ロシア社会民主労働党のなかで、当面する革命をブルジョア革命であると考え、そのために広範な大衆的基盤にたつ幅広い活動家を集めた党の建設を目標としたグループ。メンシェビキは少数派の意で、ボリシェビキ(多数派)と対立した。当初、マルトフ、プレハーノフらを理論的指導者とした。1903年のロシア社会民主労働党第2回大会の党人事問題で、レーニン派と対立したマルトフ派が少数派となったため、のちにメンシェビキとよばれるようになった。
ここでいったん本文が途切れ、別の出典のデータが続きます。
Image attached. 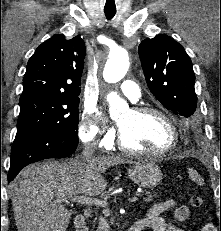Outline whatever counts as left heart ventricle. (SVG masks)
<instances>
[{
    "label": "left heart ventricle",
    "instance_id": "b2bd125f",
    "mask_svg": "<svg viewBox=\"0 0 221 231\" xmlns=\"http://www.w3.org/2000/svg\"><path fill=\"white\" fill-rule=\"evenodd\" d=\"M117 121L125 143L132 148L161 151L172 143L171 127L158 115H137L128 110Z\"/></svg>",
    "mask_w": 221,
    "mask_h": 231
}]
</instances>
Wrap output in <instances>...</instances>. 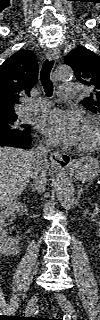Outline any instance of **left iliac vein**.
I'll return each instance as SVG.
<instances>
[{"label":"left iliac vein","mask_w":100,"mask_h":320,"mask_svg":"<svg viewBox=\"0 0 100 320\" xmlns=\"http://www.w3.org/2000/svg\"><path fill=\"white\" fill-rule=\"evenodd\" d=\"M56 300L58 302V304L60 305V307L66 312L68 313L73 320H78V313L75 310L74 306L72 305L71 301L69 300V298L62 294V293H58L56 294Z\"/></svg>","instance_id":"4c4485c4"}]
</instances>
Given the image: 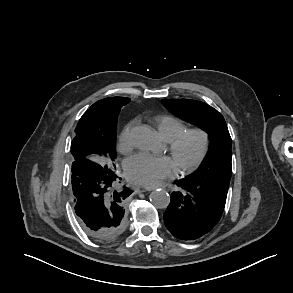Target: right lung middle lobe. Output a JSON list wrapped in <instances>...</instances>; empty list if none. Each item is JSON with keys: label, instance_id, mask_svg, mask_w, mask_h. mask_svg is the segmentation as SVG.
Masks as SVG:
<instances>
[{"label": "right lung middle lobe", "instance_id": "1", "mask_svg": "<svg viewBox=\"0 0 293 293\" xmlns=\"http://www.w3.org/2000/svg\"><path fill=\"white\" fill-rule=\"evenodd\" d=\"M120 110L121 106L112 111L110 127L107 130L99 129L94 124L82 126L78 123L75 129L76 136L71 144L73 157L77 154L92 153L96 156V163L102 165L105 170H114L116 123Z\"/></svg>", "mask_w": 293, "mask_h": 293}]
</instances>
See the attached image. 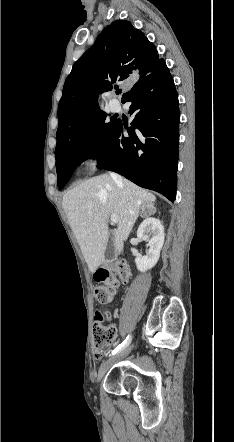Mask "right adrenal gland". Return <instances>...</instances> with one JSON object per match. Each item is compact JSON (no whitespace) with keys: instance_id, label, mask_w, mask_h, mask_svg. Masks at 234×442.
<instances>
[{"instance_id":"1","label":"right adrenal gland","mask_w":234,"mask_h":442,"mask_svg":"<svg viewBox=\"0 0 234 442\" xmlns=\"http://www.w3.org/2000/svg\"><path fill=\"white\" fill-rule=\"evenodd\" d=\"M145 209H146V205H143V206H142V213H141V217H143V216H144L143 214H144V211H145ZM154 211H155V209H154Z\"/></svg>"}]
</instances>
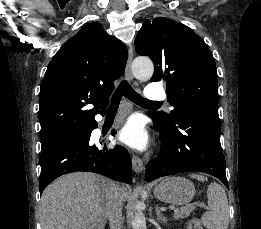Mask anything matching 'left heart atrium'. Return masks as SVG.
<instances>
[{"label": "left heart atrium", "mask_w": 261, "mask_h": 229, "mask_svg": "<svg viewBox=\"0 0 261 229\" xmlns=\"http://www.w3.org/2000/svg\"><path fill=\"white\" fill-rule=\"evenodd\" d=\"M118 142L137 150H143L148 144V132L143 121L137 117L130 118L117 134Z\"/></svg>", "instance_id": "39dd6f15"}]
</instances>
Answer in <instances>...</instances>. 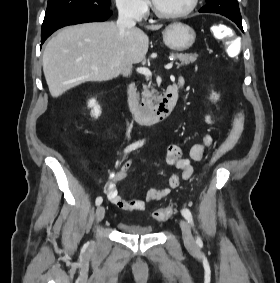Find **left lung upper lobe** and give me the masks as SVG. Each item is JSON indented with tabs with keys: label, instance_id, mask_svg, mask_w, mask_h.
Wrapping results in <instances>:
<instances>
[{
	"label": "left lung upper lobe",
	"instance_id": "5c2ea615",
	"mask_svg": "<svg viewBox=\"0 0 280 283\" xmlns=\"http://www.w3.org/2000/svg\"><path fill=\"white\" fill-rule=\"evenodd\" d=\"M206 3L199 12L218 13L227 18L241 19L237 0H206Z\"/></svg>",
	"mask_w": 280,
	"mask_h": 283
}]
</instances>
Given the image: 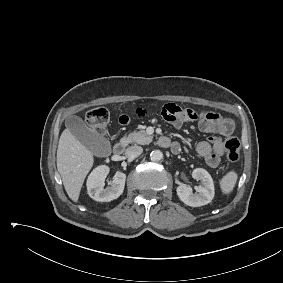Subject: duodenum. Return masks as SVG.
I'll list each match as a JSON object with an SVG mask.
<instances>
[{"instance_id":"410a0bca","label":"duodenum","mask_w":283,"mask_h":283,"mask_svg":"<svg viewBox=\"0 0 283 283\" xmlns=\"http://www.w3.org/2000/svg\"><path fill=\"white\" fill-rule=\"evenodd\" d=\"M159 144L163 147H171V149L174 147V144L170 141L168 137L160 138ZM126 147L127 144L125 141L117 142L113 147L114 156L116 157L122 156L126 150Z\"/></svg>"}]
</instances>
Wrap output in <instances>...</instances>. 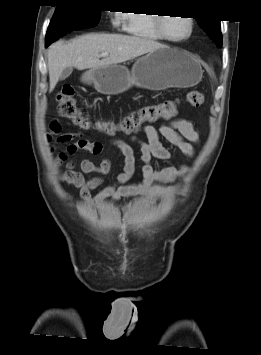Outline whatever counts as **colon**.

ボリシェビキとの対立は、組織問題から綱領、戦術問題にまで及び、1906年の統一党大会でも、「1905年革命」の敗北をプロレタリアートの孤立化に求め、ブルジョア民主主義派との提携を主張している。第一次世界大戦が始まると、戦争に対する態度の問題で、メンシェビキ内は祖国防衛戦争を支持するプレハーノフ派、反戦国際主義を主張するマルトフらの少数派などに分裂した。1917年の二月革命後は、中央派がSR(エスエル)党とともにソビエト内で多数となり、5月には自由主義者との連立に踏み切って、第二次臨時政府に参加したが、同年の十月革命前後には大衆に対する影響力を失った。メンシェビキは十月革命に反対し、その一部はシベリアなどの反ソビエト派政府に参加したが、1921年、メンシェビキの指導するジョージア(グルジア)政府の崩壊により、国内での基盤を喪失した。

[藤本和貴夫]

出典:小学館 日本大百科全書(ニッポニカ)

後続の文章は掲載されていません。